:: LISTED RECORDS ::
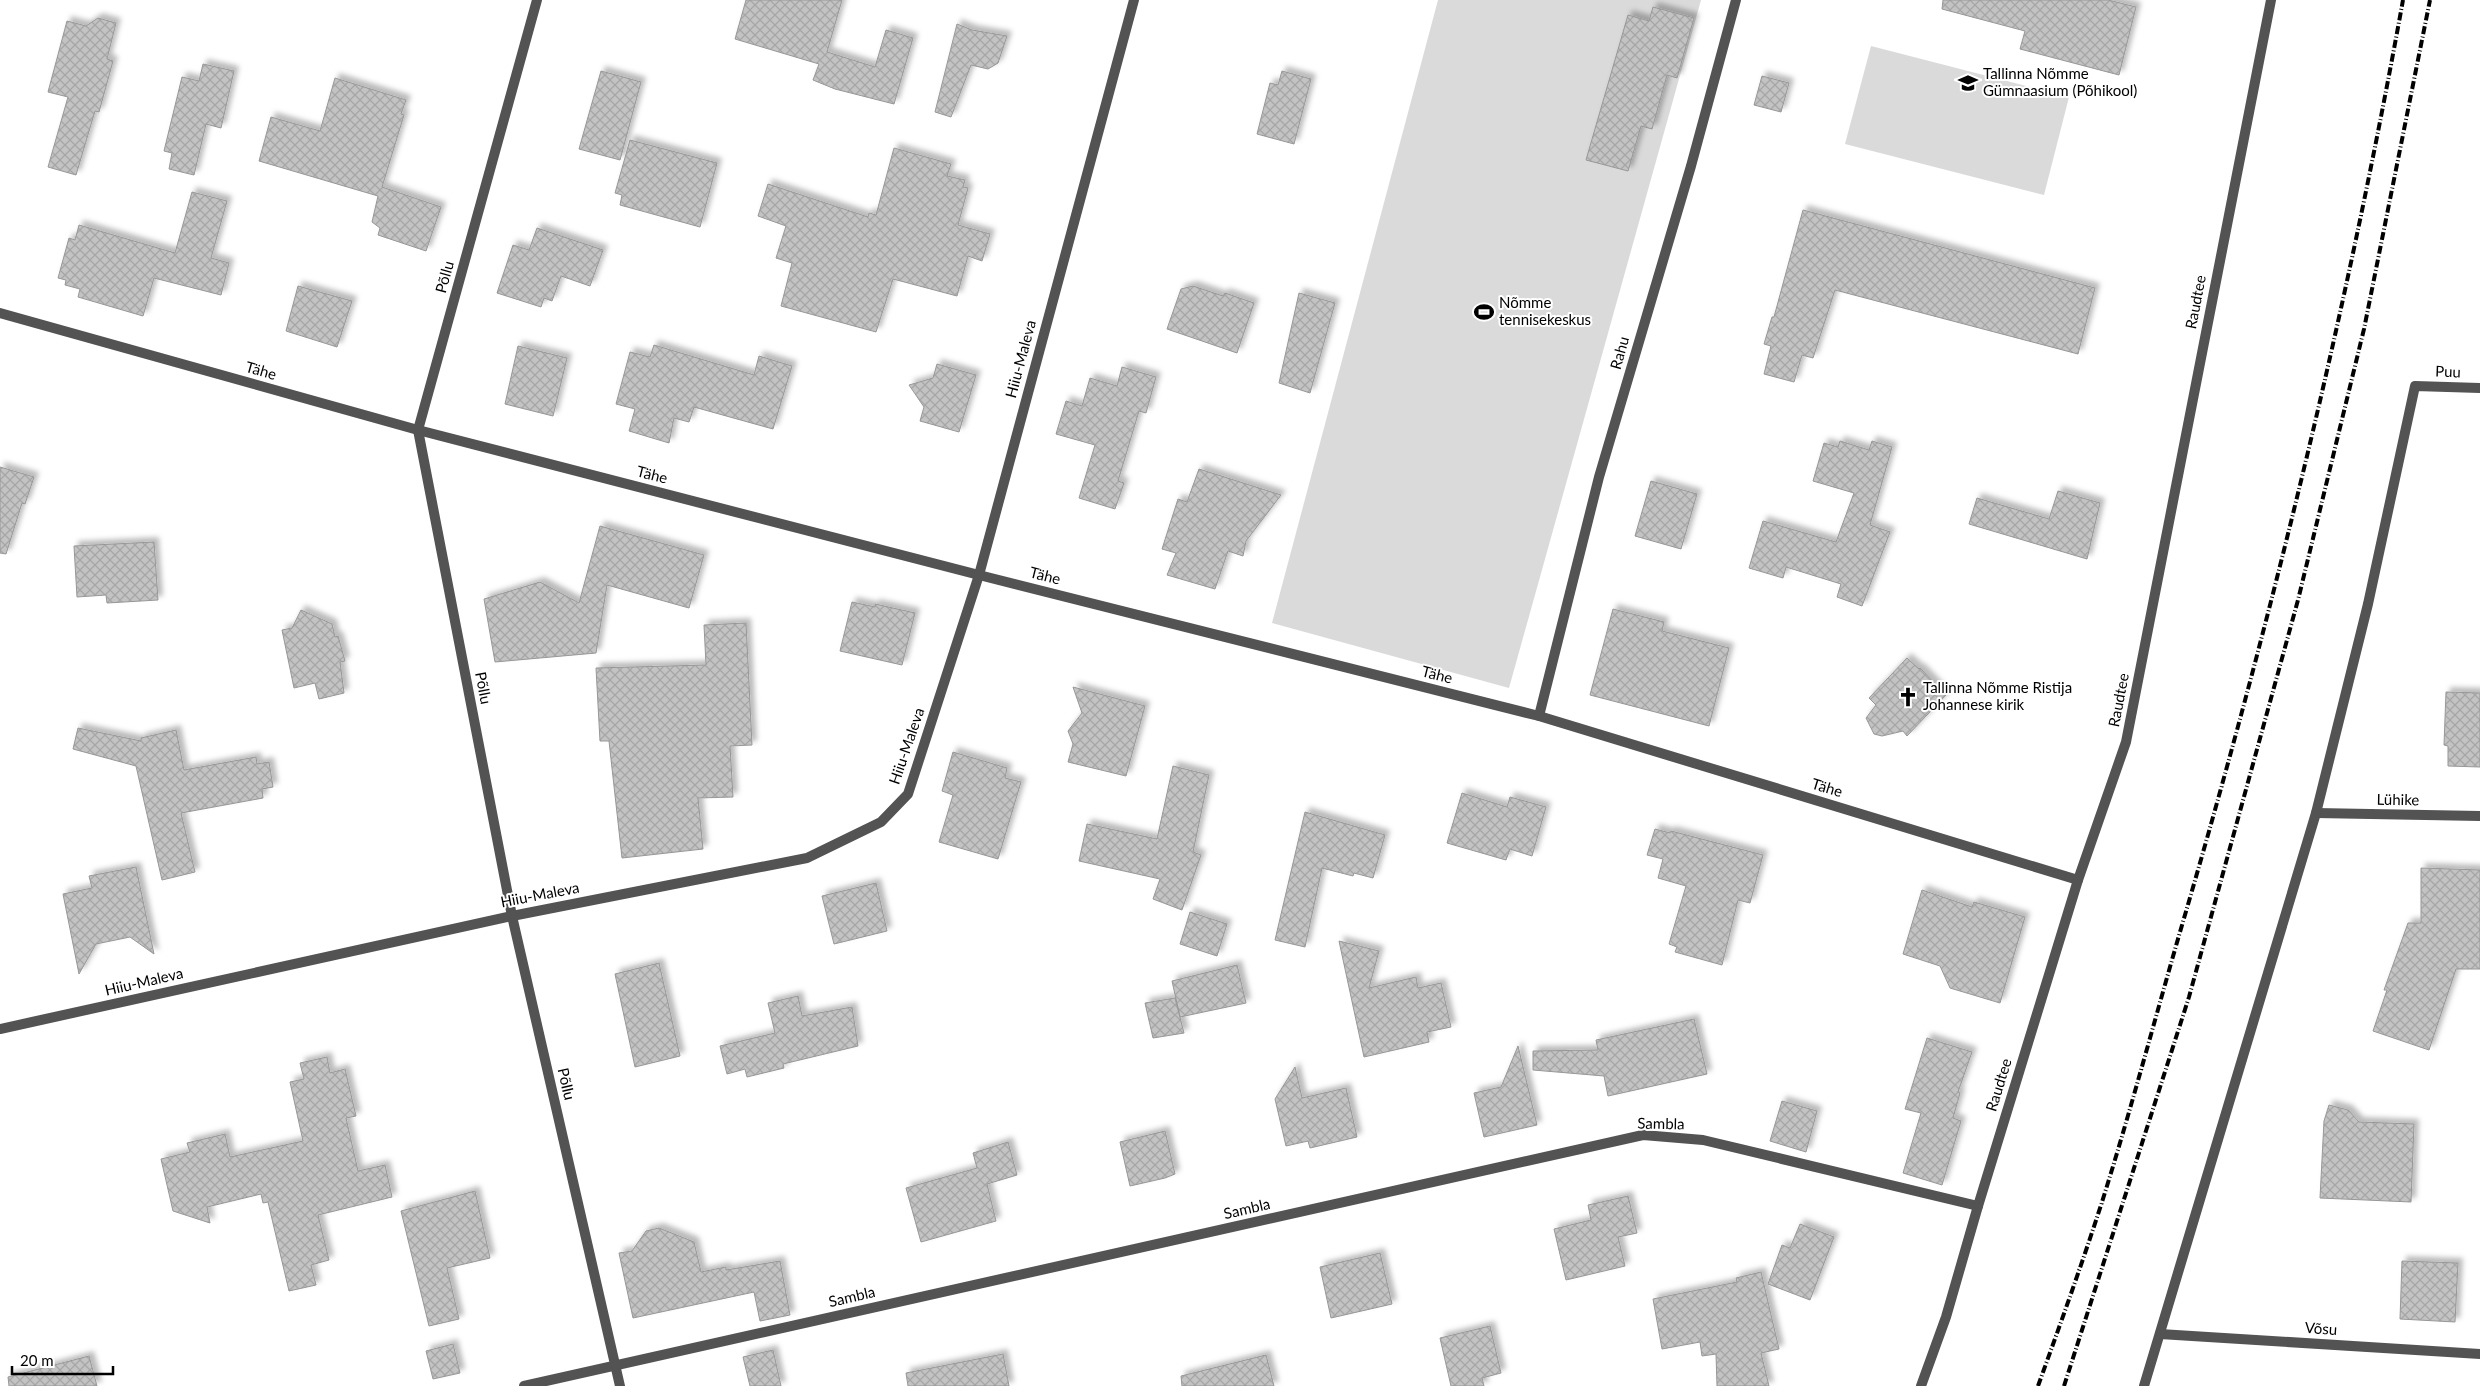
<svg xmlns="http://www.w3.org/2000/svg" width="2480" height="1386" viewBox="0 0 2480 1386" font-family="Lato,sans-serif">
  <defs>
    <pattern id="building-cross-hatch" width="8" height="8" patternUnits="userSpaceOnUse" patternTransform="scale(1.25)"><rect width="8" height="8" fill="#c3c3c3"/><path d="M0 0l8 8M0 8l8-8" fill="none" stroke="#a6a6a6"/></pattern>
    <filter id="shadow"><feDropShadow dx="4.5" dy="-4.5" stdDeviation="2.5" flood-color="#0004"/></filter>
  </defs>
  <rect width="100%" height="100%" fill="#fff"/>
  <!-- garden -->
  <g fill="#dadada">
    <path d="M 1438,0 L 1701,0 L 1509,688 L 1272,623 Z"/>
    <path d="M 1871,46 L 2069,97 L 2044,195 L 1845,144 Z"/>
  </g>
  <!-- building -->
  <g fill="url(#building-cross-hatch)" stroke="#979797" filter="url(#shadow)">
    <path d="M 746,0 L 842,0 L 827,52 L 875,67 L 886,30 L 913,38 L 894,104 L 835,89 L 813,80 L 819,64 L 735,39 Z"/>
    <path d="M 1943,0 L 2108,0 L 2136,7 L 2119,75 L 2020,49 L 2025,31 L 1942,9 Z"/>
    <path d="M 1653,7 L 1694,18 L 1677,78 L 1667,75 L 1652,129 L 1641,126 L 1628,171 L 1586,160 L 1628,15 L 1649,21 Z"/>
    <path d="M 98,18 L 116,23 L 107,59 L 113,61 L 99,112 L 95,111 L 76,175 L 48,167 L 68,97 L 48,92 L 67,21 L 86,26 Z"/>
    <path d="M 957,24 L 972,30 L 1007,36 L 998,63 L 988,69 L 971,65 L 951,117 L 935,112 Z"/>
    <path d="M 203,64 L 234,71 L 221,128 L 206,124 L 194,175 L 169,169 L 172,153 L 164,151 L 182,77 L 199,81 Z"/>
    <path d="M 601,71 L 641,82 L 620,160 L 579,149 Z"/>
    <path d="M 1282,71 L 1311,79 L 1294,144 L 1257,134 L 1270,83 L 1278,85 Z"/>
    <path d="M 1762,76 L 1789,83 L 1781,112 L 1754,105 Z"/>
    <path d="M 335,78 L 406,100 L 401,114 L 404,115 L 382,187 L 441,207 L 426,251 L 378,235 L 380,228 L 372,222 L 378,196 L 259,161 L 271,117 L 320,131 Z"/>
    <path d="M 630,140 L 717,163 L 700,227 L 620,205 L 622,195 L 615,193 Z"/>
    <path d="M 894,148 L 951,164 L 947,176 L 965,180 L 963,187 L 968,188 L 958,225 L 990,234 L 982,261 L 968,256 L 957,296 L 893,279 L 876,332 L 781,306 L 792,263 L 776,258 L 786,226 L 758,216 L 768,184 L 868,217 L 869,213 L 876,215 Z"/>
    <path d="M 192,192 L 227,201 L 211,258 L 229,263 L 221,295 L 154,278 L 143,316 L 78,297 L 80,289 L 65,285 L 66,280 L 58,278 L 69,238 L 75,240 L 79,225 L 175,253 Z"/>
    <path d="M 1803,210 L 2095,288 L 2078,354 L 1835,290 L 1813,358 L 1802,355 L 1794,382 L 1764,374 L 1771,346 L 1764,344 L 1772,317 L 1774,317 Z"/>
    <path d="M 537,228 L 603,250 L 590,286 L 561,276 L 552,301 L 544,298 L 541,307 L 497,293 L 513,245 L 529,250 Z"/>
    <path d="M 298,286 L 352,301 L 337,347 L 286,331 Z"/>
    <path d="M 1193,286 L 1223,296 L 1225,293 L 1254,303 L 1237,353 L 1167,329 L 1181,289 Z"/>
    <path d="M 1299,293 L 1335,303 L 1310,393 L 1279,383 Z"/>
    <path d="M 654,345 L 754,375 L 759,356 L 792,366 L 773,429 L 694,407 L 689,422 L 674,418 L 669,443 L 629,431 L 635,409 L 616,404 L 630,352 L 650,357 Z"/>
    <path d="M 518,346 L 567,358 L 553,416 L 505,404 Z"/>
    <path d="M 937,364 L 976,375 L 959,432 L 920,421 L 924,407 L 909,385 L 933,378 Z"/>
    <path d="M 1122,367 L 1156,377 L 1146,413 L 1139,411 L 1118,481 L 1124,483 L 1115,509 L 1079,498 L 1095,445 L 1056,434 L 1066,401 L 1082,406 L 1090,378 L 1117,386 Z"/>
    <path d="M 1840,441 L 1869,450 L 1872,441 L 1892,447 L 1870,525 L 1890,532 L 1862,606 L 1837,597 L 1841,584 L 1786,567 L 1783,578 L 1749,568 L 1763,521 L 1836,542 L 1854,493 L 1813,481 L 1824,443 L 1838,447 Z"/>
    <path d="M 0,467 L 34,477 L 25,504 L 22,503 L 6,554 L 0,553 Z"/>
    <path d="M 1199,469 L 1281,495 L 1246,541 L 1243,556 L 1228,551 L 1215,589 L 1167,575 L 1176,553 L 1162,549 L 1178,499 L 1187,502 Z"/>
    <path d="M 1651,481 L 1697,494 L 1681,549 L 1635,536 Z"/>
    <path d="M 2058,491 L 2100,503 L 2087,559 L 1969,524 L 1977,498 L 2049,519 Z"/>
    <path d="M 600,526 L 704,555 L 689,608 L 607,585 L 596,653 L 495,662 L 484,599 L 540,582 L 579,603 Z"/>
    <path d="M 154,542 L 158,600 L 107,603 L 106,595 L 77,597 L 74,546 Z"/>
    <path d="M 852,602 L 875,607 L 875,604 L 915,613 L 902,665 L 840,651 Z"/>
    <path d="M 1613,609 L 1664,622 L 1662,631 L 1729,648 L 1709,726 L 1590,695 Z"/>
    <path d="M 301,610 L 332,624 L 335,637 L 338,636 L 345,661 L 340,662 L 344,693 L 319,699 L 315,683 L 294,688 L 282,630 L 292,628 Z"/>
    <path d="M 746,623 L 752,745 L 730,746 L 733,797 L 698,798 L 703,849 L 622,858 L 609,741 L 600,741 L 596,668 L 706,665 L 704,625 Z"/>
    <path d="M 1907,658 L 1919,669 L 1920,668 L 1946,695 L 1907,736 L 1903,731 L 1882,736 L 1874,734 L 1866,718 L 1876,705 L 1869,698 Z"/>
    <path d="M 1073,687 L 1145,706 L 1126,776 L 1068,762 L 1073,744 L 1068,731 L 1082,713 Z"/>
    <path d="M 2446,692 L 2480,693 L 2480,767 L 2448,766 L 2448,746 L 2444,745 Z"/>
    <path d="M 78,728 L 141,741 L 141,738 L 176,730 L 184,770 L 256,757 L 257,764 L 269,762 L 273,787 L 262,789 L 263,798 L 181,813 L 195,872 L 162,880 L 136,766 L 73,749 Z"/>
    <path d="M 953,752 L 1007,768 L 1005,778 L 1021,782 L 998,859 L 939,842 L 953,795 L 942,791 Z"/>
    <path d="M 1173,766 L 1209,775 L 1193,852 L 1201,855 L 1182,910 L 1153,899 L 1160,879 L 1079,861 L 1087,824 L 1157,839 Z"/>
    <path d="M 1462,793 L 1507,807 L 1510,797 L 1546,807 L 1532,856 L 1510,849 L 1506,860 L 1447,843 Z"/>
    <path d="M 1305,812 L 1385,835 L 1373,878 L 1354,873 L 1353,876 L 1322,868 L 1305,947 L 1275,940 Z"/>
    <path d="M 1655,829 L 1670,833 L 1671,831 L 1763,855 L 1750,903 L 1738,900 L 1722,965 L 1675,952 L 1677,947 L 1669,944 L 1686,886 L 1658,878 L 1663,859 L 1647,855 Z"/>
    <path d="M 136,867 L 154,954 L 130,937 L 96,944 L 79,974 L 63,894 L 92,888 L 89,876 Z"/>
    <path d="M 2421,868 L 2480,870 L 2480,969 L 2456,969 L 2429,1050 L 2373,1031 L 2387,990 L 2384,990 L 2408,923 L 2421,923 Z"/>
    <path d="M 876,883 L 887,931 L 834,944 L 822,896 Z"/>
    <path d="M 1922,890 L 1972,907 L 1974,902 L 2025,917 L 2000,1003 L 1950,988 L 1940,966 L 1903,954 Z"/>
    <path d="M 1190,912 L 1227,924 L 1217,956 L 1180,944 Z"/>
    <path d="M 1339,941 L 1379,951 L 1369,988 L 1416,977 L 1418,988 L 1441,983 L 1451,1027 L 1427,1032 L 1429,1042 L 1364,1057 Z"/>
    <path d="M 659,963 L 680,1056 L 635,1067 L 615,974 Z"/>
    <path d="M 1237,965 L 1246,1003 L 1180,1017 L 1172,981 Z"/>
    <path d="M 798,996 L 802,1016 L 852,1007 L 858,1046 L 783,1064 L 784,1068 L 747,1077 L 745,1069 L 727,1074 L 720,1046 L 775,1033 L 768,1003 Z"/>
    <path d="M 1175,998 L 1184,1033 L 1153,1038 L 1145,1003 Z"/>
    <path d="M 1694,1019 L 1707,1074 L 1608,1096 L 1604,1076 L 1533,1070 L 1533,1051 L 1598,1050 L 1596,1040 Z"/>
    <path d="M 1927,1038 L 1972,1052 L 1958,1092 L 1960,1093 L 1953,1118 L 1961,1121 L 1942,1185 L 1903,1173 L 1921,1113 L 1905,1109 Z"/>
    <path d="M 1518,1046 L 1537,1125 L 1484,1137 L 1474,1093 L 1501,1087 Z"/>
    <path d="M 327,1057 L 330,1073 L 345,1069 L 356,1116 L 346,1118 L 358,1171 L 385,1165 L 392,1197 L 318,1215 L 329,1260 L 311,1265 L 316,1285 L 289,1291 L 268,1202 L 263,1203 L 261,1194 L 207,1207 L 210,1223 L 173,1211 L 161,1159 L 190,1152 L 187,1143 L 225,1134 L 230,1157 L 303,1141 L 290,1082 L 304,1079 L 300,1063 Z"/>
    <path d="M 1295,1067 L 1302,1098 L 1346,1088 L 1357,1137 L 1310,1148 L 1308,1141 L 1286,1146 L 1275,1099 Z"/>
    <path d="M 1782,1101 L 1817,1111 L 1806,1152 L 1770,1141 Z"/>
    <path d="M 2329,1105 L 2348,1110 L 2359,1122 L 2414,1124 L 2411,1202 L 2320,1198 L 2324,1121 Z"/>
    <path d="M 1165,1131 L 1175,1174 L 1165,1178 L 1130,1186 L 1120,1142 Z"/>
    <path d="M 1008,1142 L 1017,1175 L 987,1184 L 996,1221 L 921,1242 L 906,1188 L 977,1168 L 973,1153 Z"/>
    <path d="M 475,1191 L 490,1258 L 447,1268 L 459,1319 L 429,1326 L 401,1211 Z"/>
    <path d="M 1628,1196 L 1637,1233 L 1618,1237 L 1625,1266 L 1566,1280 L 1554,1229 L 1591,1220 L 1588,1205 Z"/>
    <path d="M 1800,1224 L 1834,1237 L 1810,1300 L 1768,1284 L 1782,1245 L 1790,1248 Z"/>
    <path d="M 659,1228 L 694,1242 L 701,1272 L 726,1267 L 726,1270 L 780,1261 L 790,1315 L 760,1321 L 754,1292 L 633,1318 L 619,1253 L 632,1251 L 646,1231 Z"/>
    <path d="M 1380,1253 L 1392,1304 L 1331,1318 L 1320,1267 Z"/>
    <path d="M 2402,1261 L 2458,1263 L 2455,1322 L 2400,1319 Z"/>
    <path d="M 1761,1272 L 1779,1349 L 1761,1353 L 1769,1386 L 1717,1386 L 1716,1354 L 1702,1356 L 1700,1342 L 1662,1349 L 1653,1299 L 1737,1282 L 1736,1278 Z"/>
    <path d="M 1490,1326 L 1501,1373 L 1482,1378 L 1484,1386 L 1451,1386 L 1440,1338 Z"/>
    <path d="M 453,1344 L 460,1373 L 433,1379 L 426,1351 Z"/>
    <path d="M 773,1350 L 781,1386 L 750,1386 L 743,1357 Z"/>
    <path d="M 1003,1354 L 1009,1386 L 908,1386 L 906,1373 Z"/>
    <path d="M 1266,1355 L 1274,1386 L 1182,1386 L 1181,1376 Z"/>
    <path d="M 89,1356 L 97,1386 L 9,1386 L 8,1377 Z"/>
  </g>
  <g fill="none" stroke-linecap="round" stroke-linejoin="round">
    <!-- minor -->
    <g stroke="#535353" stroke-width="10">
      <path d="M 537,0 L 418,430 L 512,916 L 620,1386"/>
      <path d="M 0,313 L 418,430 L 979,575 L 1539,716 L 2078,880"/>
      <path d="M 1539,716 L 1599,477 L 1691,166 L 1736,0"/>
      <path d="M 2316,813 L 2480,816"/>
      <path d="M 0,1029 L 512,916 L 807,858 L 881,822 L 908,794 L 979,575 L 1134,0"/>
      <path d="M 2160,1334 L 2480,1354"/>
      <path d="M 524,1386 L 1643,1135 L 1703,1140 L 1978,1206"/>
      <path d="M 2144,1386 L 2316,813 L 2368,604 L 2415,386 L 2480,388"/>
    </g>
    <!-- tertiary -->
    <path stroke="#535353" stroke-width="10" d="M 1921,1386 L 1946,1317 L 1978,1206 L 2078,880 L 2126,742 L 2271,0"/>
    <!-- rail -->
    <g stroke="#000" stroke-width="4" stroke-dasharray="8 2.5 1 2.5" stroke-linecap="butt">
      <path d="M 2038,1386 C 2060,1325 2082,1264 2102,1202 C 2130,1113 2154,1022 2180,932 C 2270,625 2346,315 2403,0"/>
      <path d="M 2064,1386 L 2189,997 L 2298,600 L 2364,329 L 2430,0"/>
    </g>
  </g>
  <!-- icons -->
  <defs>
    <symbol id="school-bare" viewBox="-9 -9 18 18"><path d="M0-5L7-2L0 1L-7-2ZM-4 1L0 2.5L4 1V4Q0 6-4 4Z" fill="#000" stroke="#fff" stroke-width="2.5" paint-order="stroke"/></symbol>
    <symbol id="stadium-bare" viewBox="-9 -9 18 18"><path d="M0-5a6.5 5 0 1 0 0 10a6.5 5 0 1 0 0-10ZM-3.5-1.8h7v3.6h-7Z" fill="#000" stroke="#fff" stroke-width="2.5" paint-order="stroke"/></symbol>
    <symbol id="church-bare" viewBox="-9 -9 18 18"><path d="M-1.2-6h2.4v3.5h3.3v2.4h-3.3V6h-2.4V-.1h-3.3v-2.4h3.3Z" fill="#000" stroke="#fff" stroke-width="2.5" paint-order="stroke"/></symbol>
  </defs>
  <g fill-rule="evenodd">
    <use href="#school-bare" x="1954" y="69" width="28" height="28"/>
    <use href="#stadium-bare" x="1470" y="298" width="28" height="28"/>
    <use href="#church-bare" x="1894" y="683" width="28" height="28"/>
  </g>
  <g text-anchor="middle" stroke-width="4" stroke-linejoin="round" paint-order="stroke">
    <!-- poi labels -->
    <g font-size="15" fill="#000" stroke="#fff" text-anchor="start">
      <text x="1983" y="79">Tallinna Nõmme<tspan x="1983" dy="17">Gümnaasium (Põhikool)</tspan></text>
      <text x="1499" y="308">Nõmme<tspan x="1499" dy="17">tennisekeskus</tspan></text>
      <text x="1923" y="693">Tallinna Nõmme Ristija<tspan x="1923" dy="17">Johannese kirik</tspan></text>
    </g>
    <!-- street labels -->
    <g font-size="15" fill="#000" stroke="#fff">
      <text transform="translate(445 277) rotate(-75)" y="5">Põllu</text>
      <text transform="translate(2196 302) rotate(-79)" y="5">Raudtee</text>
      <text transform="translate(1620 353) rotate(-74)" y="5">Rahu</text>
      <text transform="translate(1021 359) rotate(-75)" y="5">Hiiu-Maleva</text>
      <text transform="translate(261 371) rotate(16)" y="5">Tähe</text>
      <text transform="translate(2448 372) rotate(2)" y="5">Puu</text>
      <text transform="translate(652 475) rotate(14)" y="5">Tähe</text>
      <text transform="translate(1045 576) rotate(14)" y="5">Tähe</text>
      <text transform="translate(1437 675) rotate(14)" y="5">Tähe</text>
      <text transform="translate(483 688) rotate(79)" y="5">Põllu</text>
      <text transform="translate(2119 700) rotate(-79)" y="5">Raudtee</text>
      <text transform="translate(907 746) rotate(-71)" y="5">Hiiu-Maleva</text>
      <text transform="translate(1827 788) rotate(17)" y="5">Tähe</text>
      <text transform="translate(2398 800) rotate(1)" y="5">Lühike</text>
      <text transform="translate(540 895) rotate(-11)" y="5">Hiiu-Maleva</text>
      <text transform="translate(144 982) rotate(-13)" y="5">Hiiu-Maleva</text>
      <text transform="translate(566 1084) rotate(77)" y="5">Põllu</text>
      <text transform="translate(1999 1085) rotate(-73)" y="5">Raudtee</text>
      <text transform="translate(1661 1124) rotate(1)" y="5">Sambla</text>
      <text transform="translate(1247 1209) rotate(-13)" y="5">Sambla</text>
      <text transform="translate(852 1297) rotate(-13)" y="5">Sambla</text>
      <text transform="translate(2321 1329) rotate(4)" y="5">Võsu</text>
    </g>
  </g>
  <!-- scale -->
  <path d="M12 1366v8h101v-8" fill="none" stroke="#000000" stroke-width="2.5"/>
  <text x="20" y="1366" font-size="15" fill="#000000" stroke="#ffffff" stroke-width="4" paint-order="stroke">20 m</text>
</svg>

:: PROBLEM ::
Copy all lines from the data that hold the word "linejoin".

:: YOUR RESPONSE ::
  <g fill="none" stroke-linecap="round" stroke-linejoin="round">
  <g text-anchor="middle" stroke-width="4" stroke-linejoin="round" paint-order="stroke">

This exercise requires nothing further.